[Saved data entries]

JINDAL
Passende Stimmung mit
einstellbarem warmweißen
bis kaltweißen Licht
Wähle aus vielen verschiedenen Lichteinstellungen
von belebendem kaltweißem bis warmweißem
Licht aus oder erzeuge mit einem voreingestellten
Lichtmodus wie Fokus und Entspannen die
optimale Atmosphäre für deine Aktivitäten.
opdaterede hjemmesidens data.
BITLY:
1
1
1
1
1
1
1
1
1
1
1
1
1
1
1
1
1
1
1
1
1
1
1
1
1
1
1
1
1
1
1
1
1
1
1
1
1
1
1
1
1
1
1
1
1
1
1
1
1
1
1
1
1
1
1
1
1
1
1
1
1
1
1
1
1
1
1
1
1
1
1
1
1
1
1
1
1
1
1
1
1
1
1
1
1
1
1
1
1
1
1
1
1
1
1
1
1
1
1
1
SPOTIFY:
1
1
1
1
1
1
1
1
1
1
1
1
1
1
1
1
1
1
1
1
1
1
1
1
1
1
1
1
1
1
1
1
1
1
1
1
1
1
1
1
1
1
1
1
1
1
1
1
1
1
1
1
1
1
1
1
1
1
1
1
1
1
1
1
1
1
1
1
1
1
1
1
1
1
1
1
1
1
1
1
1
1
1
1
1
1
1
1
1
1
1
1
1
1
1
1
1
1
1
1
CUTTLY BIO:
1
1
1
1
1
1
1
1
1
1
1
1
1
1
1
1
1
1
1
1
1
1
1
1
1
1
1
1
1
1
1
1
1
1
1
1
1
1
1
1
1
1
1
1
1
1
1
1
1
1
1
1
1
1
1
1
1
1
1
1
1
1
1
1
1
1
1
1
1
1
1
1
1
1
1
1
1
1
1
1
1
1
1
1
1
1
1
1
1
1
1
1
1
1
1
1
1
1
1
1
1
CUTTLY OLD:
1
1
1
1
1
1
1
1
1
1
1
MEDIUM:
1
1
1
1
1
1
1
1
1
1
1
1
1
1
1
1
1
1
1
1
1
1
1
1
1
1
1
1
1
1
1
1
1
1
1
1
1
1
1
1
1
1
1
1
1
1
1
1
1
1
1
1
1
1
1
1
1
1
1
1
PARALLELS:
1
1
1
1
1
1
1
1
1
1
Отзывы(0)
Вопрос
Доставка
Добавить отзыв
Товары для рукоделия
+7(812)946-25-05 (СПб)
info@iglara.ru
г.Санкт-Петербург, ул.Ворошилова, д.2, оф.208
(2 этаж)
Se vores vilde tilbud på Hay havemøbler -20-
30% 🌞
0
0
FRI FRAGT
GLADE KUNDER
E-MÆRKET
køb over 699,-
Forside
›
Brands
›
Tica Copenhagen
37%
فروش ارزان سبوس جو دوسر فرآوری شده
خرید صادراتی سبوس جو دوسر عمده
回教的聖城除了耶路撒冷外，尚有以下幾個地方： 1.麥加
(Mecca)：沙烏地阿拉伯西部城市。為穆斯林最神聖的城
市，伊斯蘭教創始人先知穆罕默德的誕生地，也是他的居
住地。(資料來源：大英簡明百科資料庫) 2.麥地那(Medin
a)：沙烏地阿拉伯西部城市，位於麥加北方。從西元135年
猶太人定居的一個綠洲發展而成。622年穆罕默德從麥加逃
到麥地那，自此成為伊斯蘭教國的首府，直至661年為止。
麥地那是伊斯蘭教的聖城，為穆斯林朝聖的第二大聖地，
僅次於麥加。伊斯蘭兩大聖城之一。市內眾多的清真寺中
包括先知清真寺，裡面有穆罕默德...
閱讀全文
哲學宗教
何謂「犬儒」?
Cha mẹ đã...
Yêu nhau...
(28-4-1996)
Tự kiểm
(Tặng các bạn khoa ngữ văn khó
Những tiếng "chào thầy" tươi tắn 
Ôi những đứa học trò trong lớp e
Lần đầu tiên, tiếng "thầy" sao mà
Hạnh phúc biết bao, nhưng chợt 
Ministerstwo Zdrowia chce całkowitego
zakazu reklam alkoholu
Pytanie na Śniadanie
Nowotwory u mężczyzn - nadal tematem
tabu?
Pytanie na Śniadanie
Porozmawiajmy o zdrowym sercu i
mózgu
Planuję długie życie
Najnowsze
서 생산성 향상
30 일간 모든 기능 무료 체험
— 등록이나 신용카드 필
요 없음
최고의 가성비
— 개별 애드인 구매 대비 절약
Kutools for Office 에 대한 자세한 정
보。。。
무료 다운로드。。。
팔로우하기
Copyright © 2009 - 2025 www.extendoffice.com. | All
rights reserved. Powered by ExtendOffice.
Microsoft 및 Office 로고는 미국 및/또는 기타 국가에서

Job
Repeat the records above exactly, leaving none out.

Result for this task
JINDAL
Passende Stimmung mit
einstellbarem warmweißen
bis kaltweißen Licht
Wähle aus vielen verschiedenen Lichteinstellungen
von belebendem kaltweißem bis warmweißem
Licht aus oder erzeuge mit einem voreingestellten
Lichtmodus wie Fokus und Entspannen die
optimale Atmosphäre für deine Aktivitäten.
opdaterede hjemmesidens data.
BITLY:
1
1
1
1
1
1
1
1
1
1
1
1
1
1
1
1
1
1
1
1
1
1
1
1
1
1
1
1
1
1
1
1
1
1
1
1
1
1
1
1
1
1
1
1
1
1
1
1
1
1
1
1
1
1
1
1
1
1
1
1
1
1
1
1
1
1
1
1
1
1
1
1
1
1
1
1
1
1
1
1
1
1
1
1
1
1
1
1
1
1
1
1
1
1
1
1
1
1
1
1
SPOTIFY:
1
1
1
1
1
1
1
1
1
1
1
1
1
1
1
1
1
1
1
1
1
1
1
1
1
1
1
1
1
1
1
1
1
1
1
1
1
1
1
1
1
1
1
1
1
1
1
1
1
1
1
1
1
1
1
1
1
1
1
1
1
1
1
1
1
1
1
1
1
1
1
1
1
1
1
1
1
1
1
1
1
1
1
1
1
1
1
1
1
1
1
1
1
1
1
1
1
1
1
1
CUTTLY BIO:
1
1
1
1
1
1
1
1
1
1
1
1
1
1
1
1
1
1
1
1
1
1
1
1
1
1
1
1
1
1
1
1
1
1
1
1
1
1
1
1
1
1
1
1
1
1
1
1
1
1
1
1
1
1
1
1
1
1
1
1
1
1
1
1
1
1
1
1
1
1
1
1
1
1
1
1
1
1
1
1
1
1
1
1
1
1
1
1
1
1
1
1
1
1
1
1
1
1
1
1
1
CUTTLY OLD:
1
1
1
1
1
1
1
1
1
1
1
MEDIUM:
1
1
1
1
1
1
1
1
1
1
1
1
1
1
1
1
1
1
1
1
1
1
1
1
1
1
1
1
1
1
1
1
1
1
1
1
1
1
1
1
1
1
1
1
1
1
1
1
1
1
1
1
1
1
1
1
1
1
1
1
PARALLELS:
1
1
1
1
1
1
1
1
1
1
Отзывы(0)
Вопрос
Доставка
Добавить отзыв
Товары для рукоделия
+7(812)946-25-05 (СПб)
info@iglara.ru
г.Санкт-Петербург, ул.Ворошилова, д.2, оф.208
(2 этаж)
Se vores vilde tilbud på Hay havemøbler -20-
30% 🌞
0
0
FRI FRAGT
GLADE KUNDER
E-MÆRKET
køb over 699,-
Forside
›
Brands
›
Tica Copenhagen
37%
فروش ارزان سبوس جو دوسر فرآوری شده
خرید صادراتی سبوس جو دوسر عمده
回教的聖城除了耶路撒冷外，尚有以下幾個地方： 1.麥加
(Mecca)：沙烏地阿拉伯西部城市。為穆斯林最神聖的城
市，伊斯蘭教創始人先知穆罕默德的誕生地，也是他的居
住地。(資料來源：大英簡明百科資料庫) 2.麥地那(Medin
a)：沙烏地阿拉伯西部城市，位於麥加北方。從西元135年
猶太人定居的一個綠洲發展而成。622年穆罕默德從麥加逃
到麥地那，自此成為伊斯蘭教國的首府，直至661年為止。
麥地那是伊斯蘭教的聖城，為穆斯林朝聖的第二大聖地，
僅次於麥加。伊斯蘭兩大聖城之一。市內眾多的清真寺中
包括先知清真寺，裡面有穆罕默德...
閱讀全文
哲學宗教
何謂「犬儒」?
Cha mẹ đã...
Yêu nhau...
(28-4-1996)
Tự kiểm
(Tặng các bạn khoa ngữ văn khó
Những tiếng "chào thầy" tươi tắn 
Ôi những đứa học trò trong lớp e
Lần đầu tiên, tiếng "thầy" sao mà
Hạnh phúc biết bao, nhưng chợt 
Ministerstwo Zdrowia chce całkowitego
zakazu reklam alkoholu
Pytanie na Śniadanie
Nowotwory u mężczyzn - nadal tematem
tabu?
Pytanie na Śniadanie
Porozmawiajmy o zdrowym sercu i
mózgu
Planuję długie życie
Najnowsze
서 생산성 향상
30 일간 모든 기능 무료 체험
— 등록이나 신용카드 필
요 없음
최고의 가성비
— 개별 애드인 구매 대비 절약
Kutools for Office 에 대한 자세한 정
보。。。
무료 다운로드。。。
팔로우하기
Copyright © 2009 - 2025 www.extendoffice.com. | All
rights reserved. Powered by ExtendOffice.
Microsoft 및 Office 로고는 미국 및/또는 기타 국가에서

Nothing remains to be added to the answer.